Liang Shu didn’t look surprised. He gave a slow nod. "The Black-Veined Curse. A backlash symptom from over-suppressing a high-grade Yin-binding mark. It is... recognizable."

He knows the name. Lin Tian’s hope, a faint and desperate thing, flickered. "Where do I find a Yang-heat source in this frozen mountain?"

"For masking, not for curing," Liang Shu clarified. "You cannot purge the mark, not without the one who placed it removing it. But you can hide its cry for help under a louder noise." He thought for a moment. "The public areas are useless. The energy is all Frost-attuned. But the sect is not monolithic. It is built upon a mountain, and mountains have hearts."

He took a step closer, his voice dropping. "Beneath the North Peak training complex, there are old geothermal vents. The sect’s founders sealed them millennia ago, channeling the heat away to power foundational formations that have long since fallen dormant. The energy there is wild, untreated, and fiercely Yang. It is also unstable and untended.

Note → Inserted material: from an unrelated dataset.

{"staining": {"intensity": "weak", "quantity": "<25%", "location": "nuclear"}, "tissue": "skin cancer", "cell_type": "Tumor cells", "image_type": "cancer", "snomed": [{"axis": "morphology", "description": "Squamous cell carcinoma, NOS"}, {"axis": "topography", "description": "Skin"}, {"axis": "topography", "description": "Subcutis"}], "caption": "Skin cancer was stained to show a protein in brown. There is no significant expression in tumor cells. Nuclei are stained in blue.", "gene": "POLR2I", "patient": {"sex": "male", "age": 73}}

A good place for a disciple to have a... private cultivation accident, if they were foolish enough to go looking."

It was a lead. A dangerous, probably forbidden one. "And the access?"

Liang Shu reached into his robe and produced a small, unmarked bronze token. He placed it on the low table between them. "This is a maintenance key for the lower conduit inspection ports. It will open a grate at the base of the North Peak waterfall, behind the curtain of ice. What you find beyond that is your own affair."

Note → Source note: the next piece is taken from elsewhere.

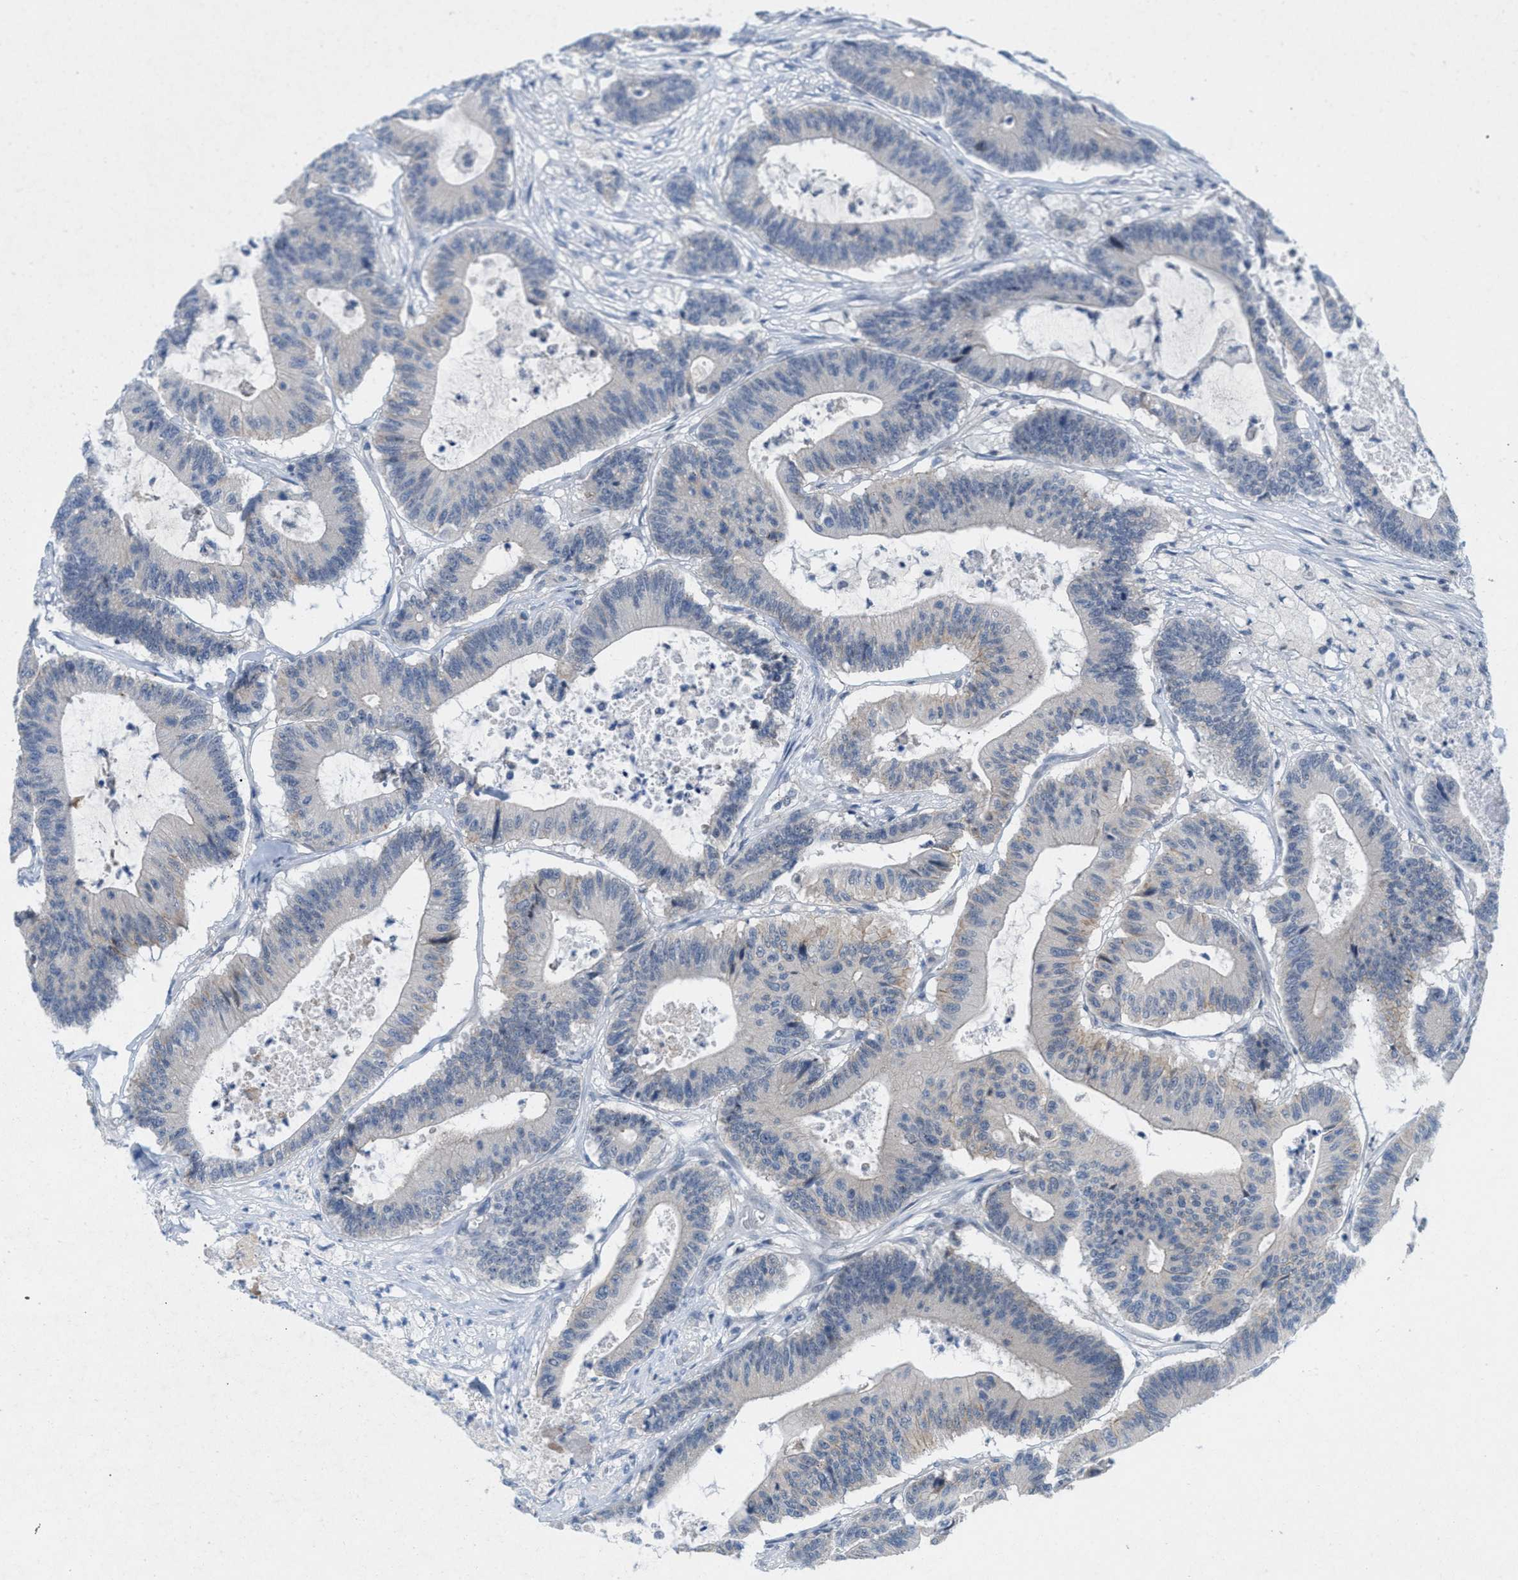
{"staining": {"intensity": "negative", "quantity": "none", "location": "none"}, "tissue": "colorectal cancer", "cell_type": "Tumor cells", "image_type": "cancer", "snomed": [{"axis": "morphology", "description": "Adenocarcinoma, NOS"}, {"axis": "topography", "description": "Colon"}], "caption": "The immunohistochemistry (IHC) photomicrograph has no significant expression in tumor cells of colorectal cancer tissue.", "gene": "WIPI2", "patient": {"sex": "female", "age": 84}}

He turned to leave, then stopped at the door. "The vents are not monitored. But the path to them is. Go after the midnight bell, when the moon is behind the western ridge. The watch formations on the lower paths cycle. You will have a chance. A small one."

He slid the door open. "Hide the symptom, Lin Tian. Or the trial will be the least of your worries."

Then he was gone, the door clicking shut behind him.

Lin Tian stared at the bronze token. It looked ordinary, worn smooth by time. He picked it up. It was warm, almost uncomfortably so, in his cold hand.

He looked at his arm, pushing the sleeve back up. The black veins had spread to his shoulder now, a web of darkness against his pale skin. He had a direction. A terrible, risky direction.

The system interface glowed.

[New Objective Acquired: Secure Yang-Heat Source.]

[Location Identified: Sealed Geothermal Vents, North Peak Sub-Level.]

[Time Constraint: Manifestation will become visually undeniable within 48 hours.]

He had two days. One night to find a hidden fire in a mountain of ice.

Lin Tian pocketed the token, the metal a tiny spot of heat against his thigh. He looked out the window at the dark, cloud-choked sky.

After the midnight bell. He had hours to wait. Hours to sit with the ice in his veins.

He sat back down on the mat, pulling his sleeve down over the curse. He closed his eyes, not to cultivate, but to endure. To hold the line. The greatest victory was sometimes the one where you lost nothing.

Tonight, he couldn’t afford to lose anything at all.